Source texts of formatted documents:
· · ·

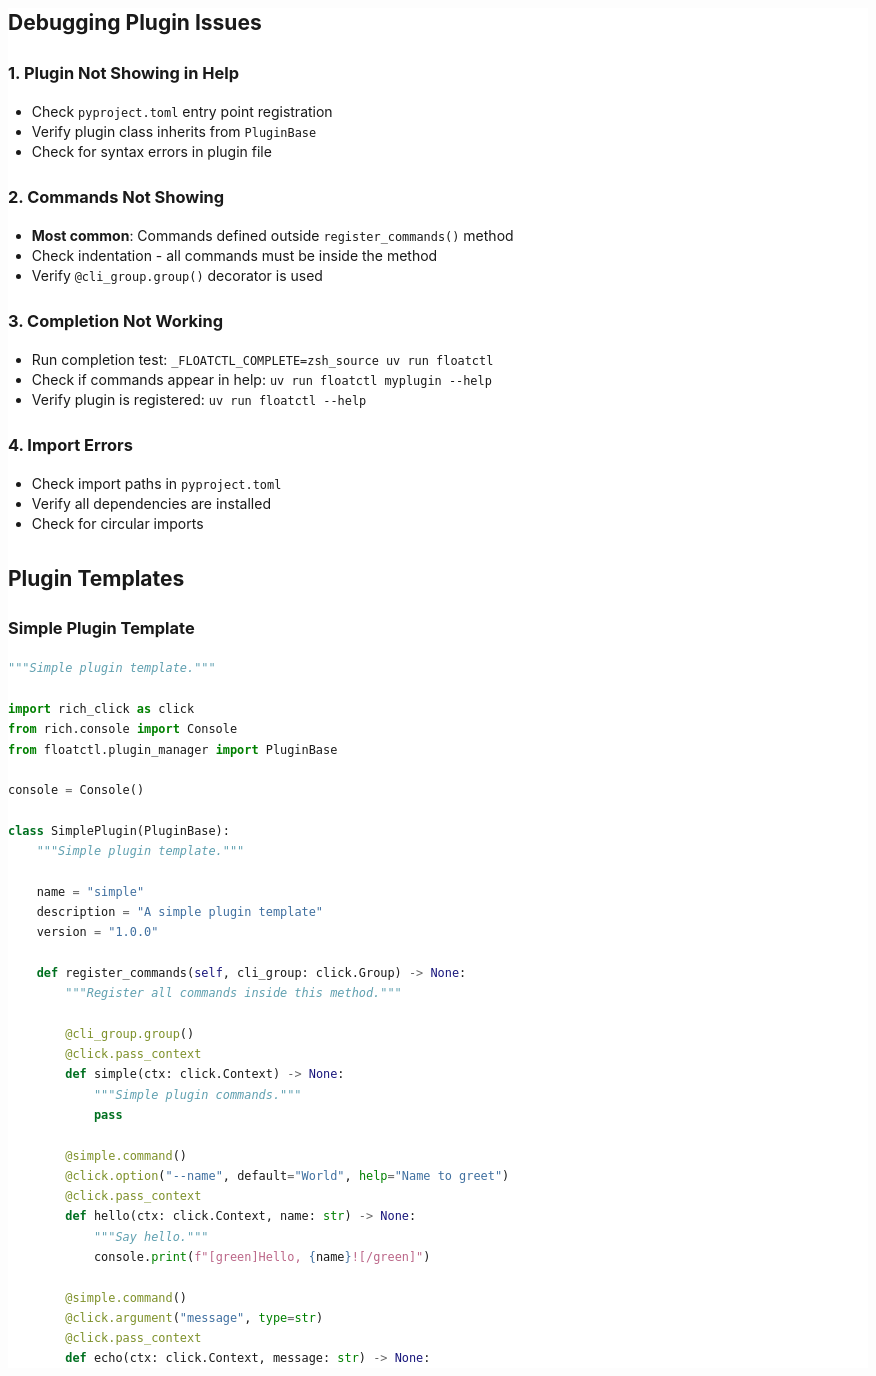 ## Debugging Plugin Issues

### 1. Plugin Not Showing in Help
- Check `pyproject.toml` entry point registration
- Verify plugin class inherits from `PluginBase`
- Check for syntax errors in plugin file

### 2. Commands Not Showing
- **Most common**: Commands defined outside `register_commands()` method
- Check indentation - all commands must be inside the method
- Verify `@cli_group.group()` decorator is used

### 3. Completion Not Working
- Run completion test: `_FLOATCTL_COMPLETE=zsh_source uv run floatctl`
- Check if commands appear in help: `uv run floatctl myplugin --help`
- Verify plugin is registered: `uv run floatctl --help`

### 4. Import Errors
- Check import paths in `pyproject.toml`
- Verify all dependencies are installed
- Check for circular imports

## Plugin Templates

### Simple Plugin Template
```python
"""Simple plugin template."""

import rich_click as click
from rich.console import Console
from floatctl.plugin_manager import PluginBase

console = Console()

class SimplePlugin(PluginBase):
    """Simple plugin template."""
    
    name = "simple"
    description = "A simple plugin template"
    version = "1.0.0"
    
    def register_commands(self, cli_group: click.Group) -> None:
        """Register all commands inside this method."""
        
        @cli_group.group()
        @click.pass_context
        def simple(ctx: click.Context) -> None:
            """Simple plugin commands."""
            pass
        
        @simple.command()
        @click.option("--name", default="World", help="Name to greet")
        @click.pass_context
        def hello(ctx: click.Context, name: str) -> None:
            """Say hello."""
            console.print(f"[green]Hello, {name}![/green]")
        
        @simple.command()
        @click.argument("message", type=str)
        @click.pass_context
        def echo(ctx: click.Context, message: str) -> None:
```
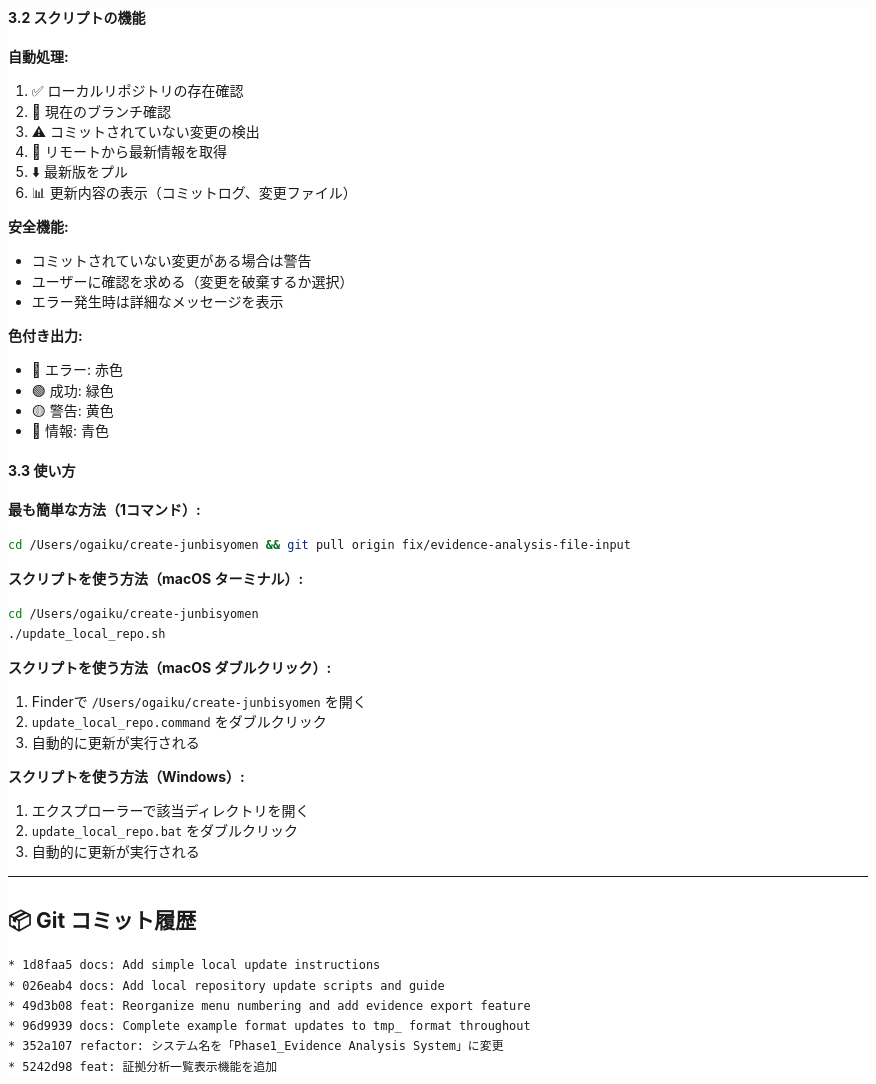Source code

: #### 3.2 スクリプトの機能

**自動処理:**
1. ✅ ローカルリポジトリの存在確認
2. 📍 現在のブランチ確認
3. ⚠️ コミットされていない変更の検出
4. 🔄 リモートから最新情報を取得
5. ⬇️ 最新版をプル
6. 📊 更新内容の表示（コミットログ、変更ファイル）

**安全機能:**
- コミットされていない変更がある場合は警告
- ユーザーに確認を求める（変更を破棄するか選択）
- エラー発生時は詳細なメッセージを表示

**色付き出力:**
- 🔴 エラー: 赤色
- 🟢 成功: 緑色
- 🟡 警告: 黄色
- 🔵 情報: 青色

#### 3.3 使い方

**最も簡単な方法（1コマンド）:**
```bash
cd /Users/ogaiku/create-junbisyomen && git pull origin fix/evidence-analysis-file-input
```

**スクリプトを使う方法（macOS ターミナル）:**
```bash
cd /Users/ogaiku/create-junbisyomen
./update_local_repo.sh
```

**スクリプトを使う方法（macOS ダブルクリック）:**
1. Finderで `/Users/ogaiku/create-junbisyomen` を開く
2. `update_local_repo.command` をダブルクリック
3. 自動的に更新が実行される

**スクリプトを使う方法（Windows）:**
1. エクスプローラーで該当ディレクトリを開く
2. `update_local_repo.bat` をダブルクリック
3. 自動的に更新が実行される

---

## 📦 Git コミット履歴

```
* 1d8faa5 docs: Add simple local update instructions
* 026eab4 docs: Add local repository update scripts and guide
* 49d3b08 feat: Reorganize menu numbering and add evidence export feature
* 96d9939 docs: Complete example format updates to tmp_ format throughout
* 352a107 refactor: システム名を「Phase1_Evidence Analysis System」に変更
* 5242d98 feat: 証拠分析一覧表示機能を追加
```
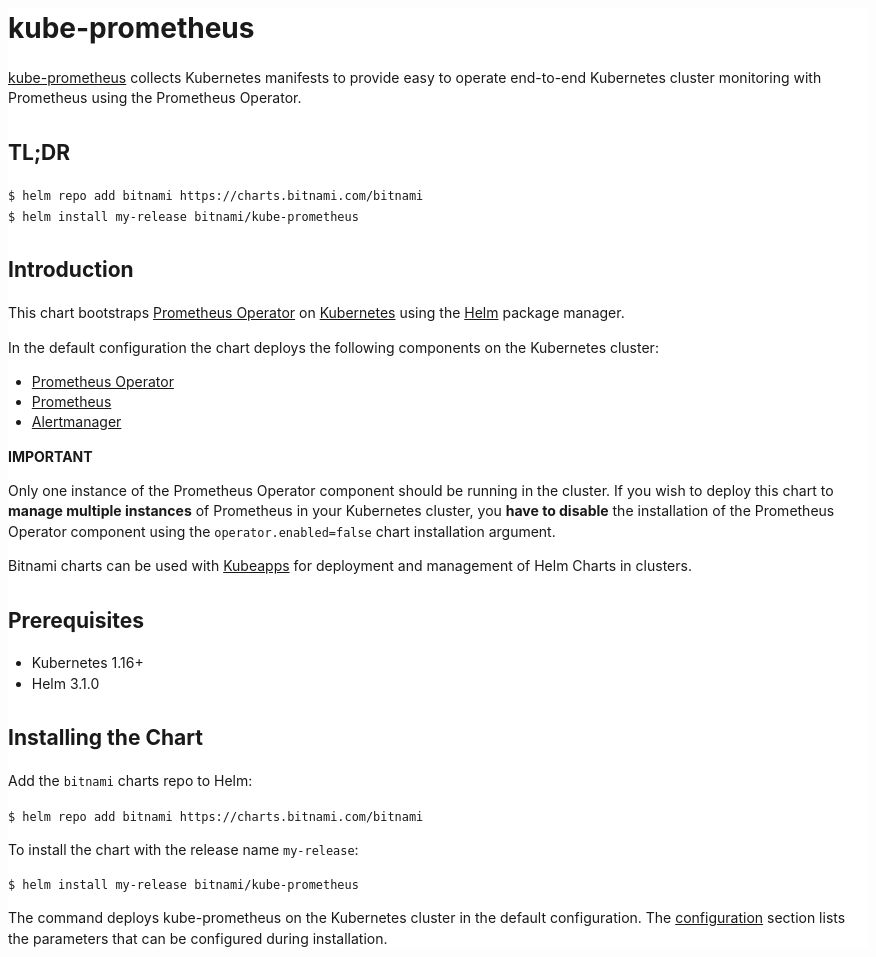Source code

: # kube-prometheus

[kube-prometheus](https://github.com/prometheus-operator/kube-prometheus) collects Kubernetes manifests to provide easy to operate end-to-end Kubernetes cluster monitoring with Prometheus using the Prometheus Operator.

## TL;DR

```bash
$ helm repo add bitnami https://charts.bitnami.com/bitnami
$ helm install my-release bitnami/kube-prometheus
```

## Introduction

This chart bootstraps [Prometheus Operator](https://github.com/bitnami/bitnami-docker-prometheus-operator) on [Kubernetes](http://kubernetes.io) using the [Helm](https://helm.sh) package manager.

In the default configuration the chart deploys the following components on the Kubernetes cluster:

- [Prometheus Operator](https://github.com/prometheus-operator/prometheus-operator)
- [Prometheus](https://github.com/prometheus/prometheus/)
- [Alertmanager](https://github.com/prometheus/alertmanager)

**IMPORTANT**

Only one instance of the Prometheus Operator component should be running in the cluster. If you wish to deploy this chart to **manage multiple instances** of Prometheus in your Kubernetes cluster, you **have to disable** the installation of the Prometheus Operator component using the `operator.enabled=false` chart installation argument.

Bitnami charts can be used with [Kubeapps](https://kubeapps.com/) for deployment and management of Helm Charts in clusters.

## Prerequisites

- Kubernetes 1.16+
- Helm 3.1.0

## Installing the Chart

Add the `bitnami` charts repo to Helm:

```bash
$ helm repo add bitnami https://charts.bitnami.com/bitnami
```

To install the chart with the release name `my-release`:

```bash
$ helm install my-release bitnami/kube-prometheus
```

The command deploys kube-prometheus on the Kubernetes cluster in the default configuration. The [configuration](#configuration) section lists the parameters that can be configured during installation.
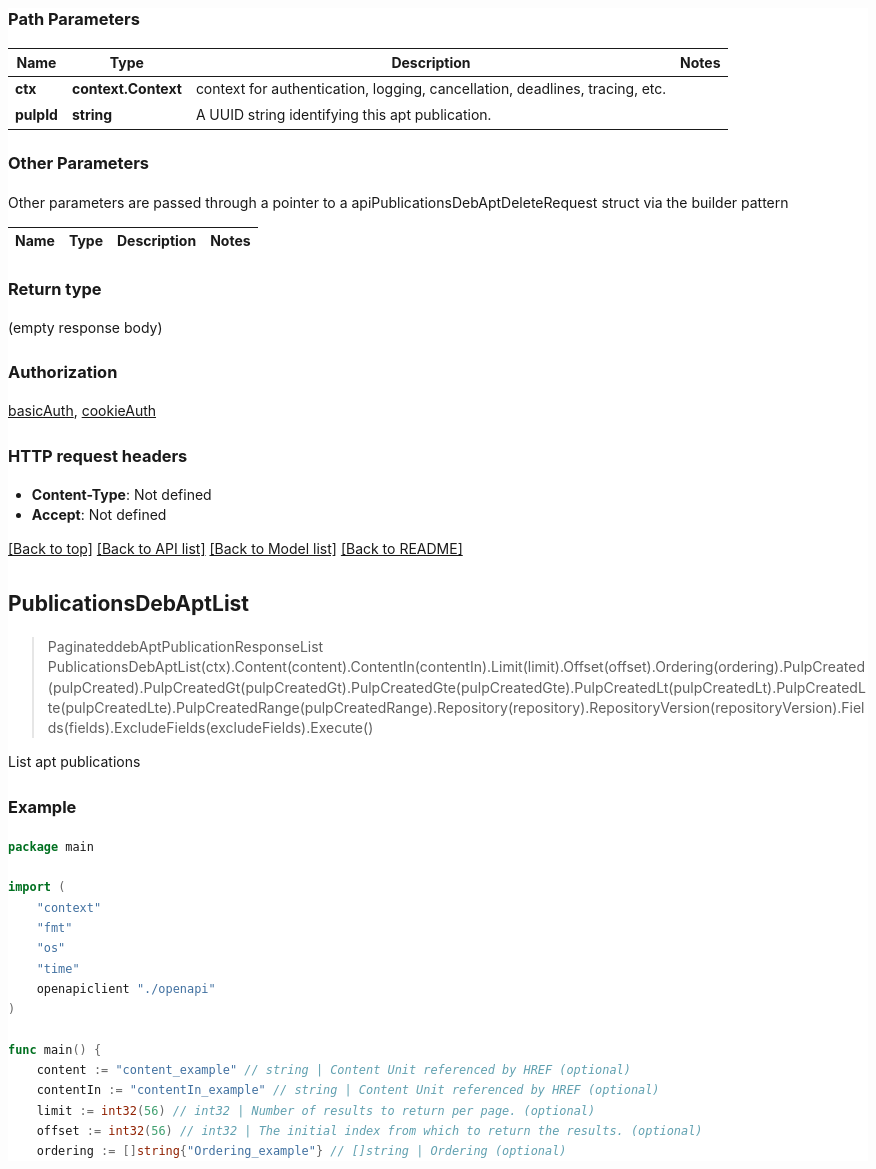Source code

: ### Path Parameters


Name | Type | Description  | Notes
------------- | ------------- | ------------- | -------------
**ctx** | **context.Context** | context for authentication, logging, cancellation, deadlines, tracing, etc.
**pulpId** | **string** | A UUID string identifying this apt publication. | 

### Other Parameters

Other parameters are passed through a pointer to a apiPublicationsDebAptDeleteRequest struct via the builder pattern


Name | Type | Description  | Notes
------------- | ------------- | ------------- | -------------


### Return type

 (empty response body)

### Authorization

[basicAuth](../README.md#basicAuth), [cookieAuth](../README.md#cookieAuth)

### HTTP request headers

- **Content-Type**: Not defined
- **Accept**: Not defined

[[Back to top]](#) [[Back to API list]](../README.md#documentation-for-api-endpoints)
[[Back to Model list]](../README.md#documentation-for-models)
[[Back to README]](../README.md)


## PublicationsDebAptList

> PaginateddebAptPublicationResponseList PublicationsDebAptList(ctx).Content(content).ContentIn(contentIn).Limit(limit).Offset(offset).Ordering(ordering).PulpCreated(pulpCreated).PulpCreatedGt(pulpCreatedGt).PulpCreatedGte(pulpCreatedGte).PulpCreatedLt(pulpCreatedLt).PulpCreatedLte(pulpCreatedLte).PulpCreatedRange(pulpCreatedRange).Repository(repository).RepositoryVersion(repositoryVersion).Fields(fields).ExcludeFields(excludeFields).Execute()

List apt publications



### Example

```go
package main

import (
    "context"
    "fmt"
    "os"
    "time"
    openapiclient "./openapi"
)

func main() {
    content := "content_example" // string | Content Unit referenced by HREF (optional)
    contentIn := "contentIn_example" // string | Content Unit referenced by HREF (optional)
    limit := int32(56) // int32 | Number of results to return per page. (optional)
    offset := int32(56) // int32 | The initial index from which to return the results. (optional)
    ordering := []string{"Ordering_example"} // []string | Ordering (optional)
```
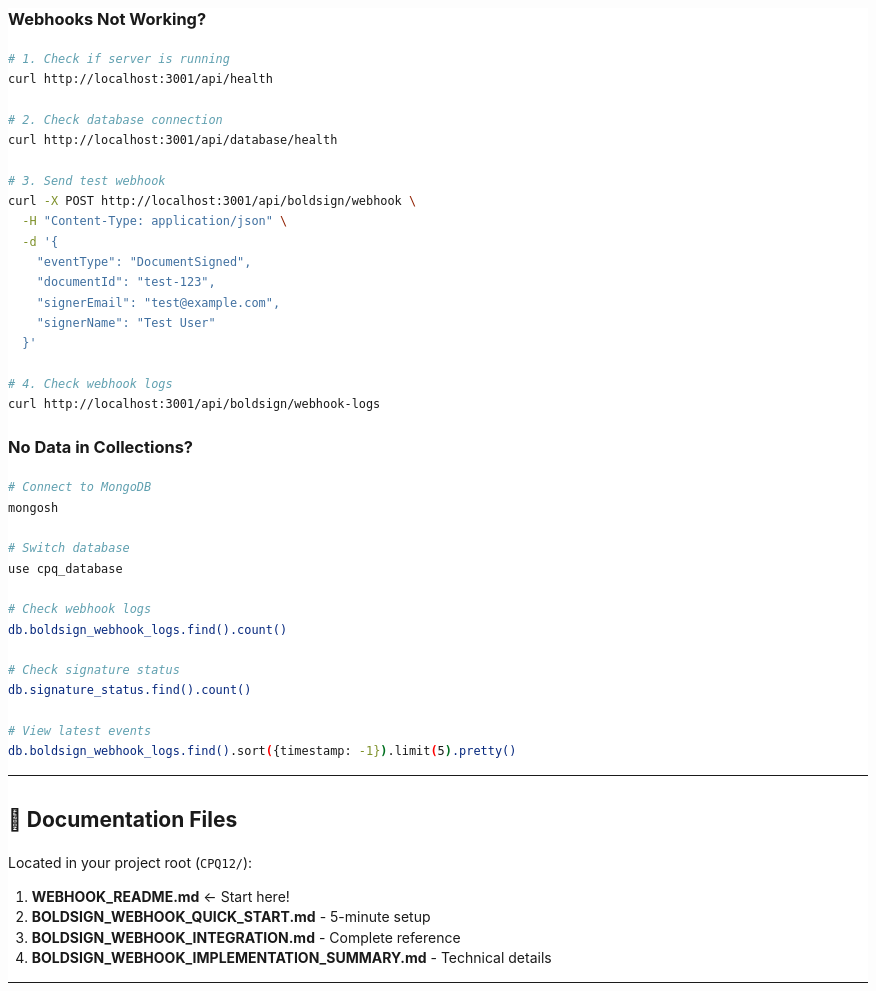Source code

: ### Webhooks Not Working?

```bash
# 1. Check if server is running
curl http://localhost:3001/api/health

# 2. Check database connection
curl http://localhost:3001/api/database/health

# 3. Send test webhook
curl -X POST http://localhost:3001/api/boldsign/webhook \
  -H "Content-Type: application/json" \
  -d '{
    "eventType": "DocumentSigned",
    "documentId": "test-123",
    "signerEmail": "test@example.com",
    "signerName": "Test User"
  }'

# 4. Check webhook logs
curl http://localhost:3001/api/boldsign/webhook-logs
```

### No Data in Collections?

```bash
# Connect to MongoDB
mongosh

# Switch database
use cpq_database

# Check webhook logs
db.boldsign_webhook_logs.find().count()

# Check signature status
db.signature_status.find().count()

# View latest events
db.boldsign_webhook_logs.find().sort({timestamp: -1}).limit(5).pretty()
```

---

## 📖 Documentation Files

Located in your project root (`CPQ12/`):

1. **WEBHOOK_README.md** ← Start here!
2. **BOLDSIGN_WEBHOOK_QUICK_START.md** - 5-minute setup
3. **BOLDSIGN_WEBHOOK_INTEGRATION.md** - Complete reference
4. **BOLDSIGN_WEBHOOK_IMPLEMENTATION_SUMMARY.md** - Technical details

---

· · ·

Problem description = Your answer should be the lines of the records that include the word "offset".

Result of the exercise =
> PaginateddebAptPublicationResponseList PublicationsDebAptList(ctx).Content(content).ContentIn(contentIn).Limit(limit).Offset(offset).Ordering(ordering).PulpCreated(pulpCreated).PulpCreatedGt(pulpCreatedGt).PulpCreatedGte(pulpCreatedGte).PulpCreatedLt(pulpCreatedLt).PulpCreatedLte(pulpCreatedLte).PulpCreatedRange(pulpCreatedRange).Repository(repository).RepositoryVersion(repositoryVersion).Fields(fields).ExcludeFields(excludeFields).Execute()
    offset := int32(56) // int32 | The initial index from which to return the results. (optional)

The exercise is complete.